By rising up through the mantle as giant diapirs, similar to blobs in a lava lamp, sand, and mud subducted off the coast of California about 75 million years ago returned to the earth’s crust, according to a professor at the University of Wyoming made this hypothesis using computer modeling.
The Mojave Desert and western Arizona are just two locations where these blobs can currently be found at the Earth’s surface, thousands of miles inland from the coast.
“These rocks aren’t the prettiest to look at, but they went on an extraordinary journey and have an incredible story to tell,” says Jay Chapman, an assistant professor in UW’s Department of Geology and Geophysics who focuses on tectonics.
Chapman is the author of a new paper, titled “Diapiric relamination of the Orocopia Schist (southwestern U.S.) during low-angle subduction,” which was published in the August issue of the journal Geology.

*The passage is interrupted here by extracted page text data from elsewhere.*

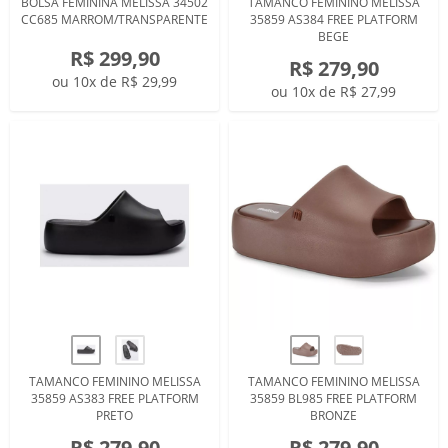
BOLSA FEMININA MELISSA 34502
TAMANCO FEMININO MELISSA
CC685 MARROM/TRANSPARENTE
35859 AS384 FREE PLATFORM
BEGE
R$ 299,90
R$ 279,90
ou 10x de R$ 29,99
ou 10x de R$ 27,99
TAMANCO FEMININO MELISSA
TAMANCO FEMININO MELISSA
35859 AS383 FREE PLATFORM
35859 BL985 FREE PLATFORM
PRETO
BRONZE
R$ 279,90
R$ 279,90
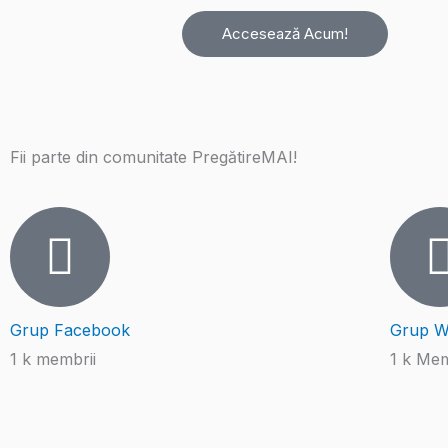
Accesează Acum!
Fii parte din comunitate PregătireMAI!
Grup Facebook
Grup W
1 k membrii
1 k Mem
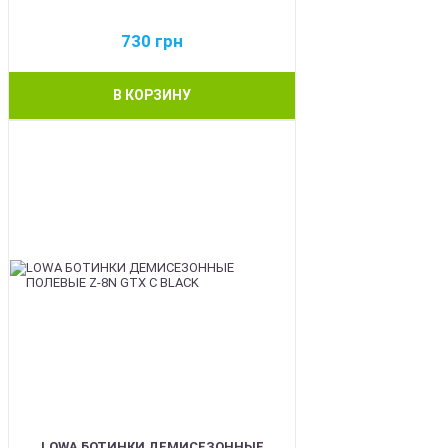
730
грн
В КОРЗИНУ
BEST
LOWA БОТИНКИ ДЕМИСЕЗОННЫЕ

Geoscientists around the world are working to understand what gives the continental crust its unique composition, and subduction and reincorporation of sediment are a popular hypothesis. In addition, many researchers are now wondering whether fluids and elements released from the subducted sediments may have contributed to the concentration of economically important minerals and metals.
Jay Chapman
“The rocks started their lives as sediment eroded from the Sierra Nevada Mountains and carried by rivers and streams down to the ocean, where they ended up deposited in a subduction trench, similar to the modern-day Marianas trench,” Chapman says.
“Then, they were carried about 20 miles deep into the Earth by a subducting oceanic plate, where the sediments were metamorphosed into a rock called schist. That in and of itself is pretty amazing, but the truly special thing about these rocks is that they didn’t stay subducted, but somehow made their way back up to the surface, where you can go stand on them today.”
Some of the problems Chapman is attempting to address with his research include the distribution of the sediments in the subsurface and how the subducted sediments returned to the Earth’s surface.
“The prevailing theory is that the sediments were smeared against and plastered to the base of the North American tectonic plate, forming a sheet-like layer,” Chapman says. “However, the density of these sediments is much lower than rocks in the mantle or lower crust and, over millions of years, computer modeling predicts that the sediments will flow and buoyantly ascend, like hot wax in a lava lamp.”
The research has implications for understanding subduction zone processes and the distribution of natural resources.
“Geoscientists around the world are working to understand what gives the continental crust its unique composition, and subduction and reincorporation of sediment are a popular hypothesis,” Chapman says.
“In addition, many researchers are now wondering whether fluids and elements released from the subducted sediments may have contributed to the concentration of economically important minerals and metals.”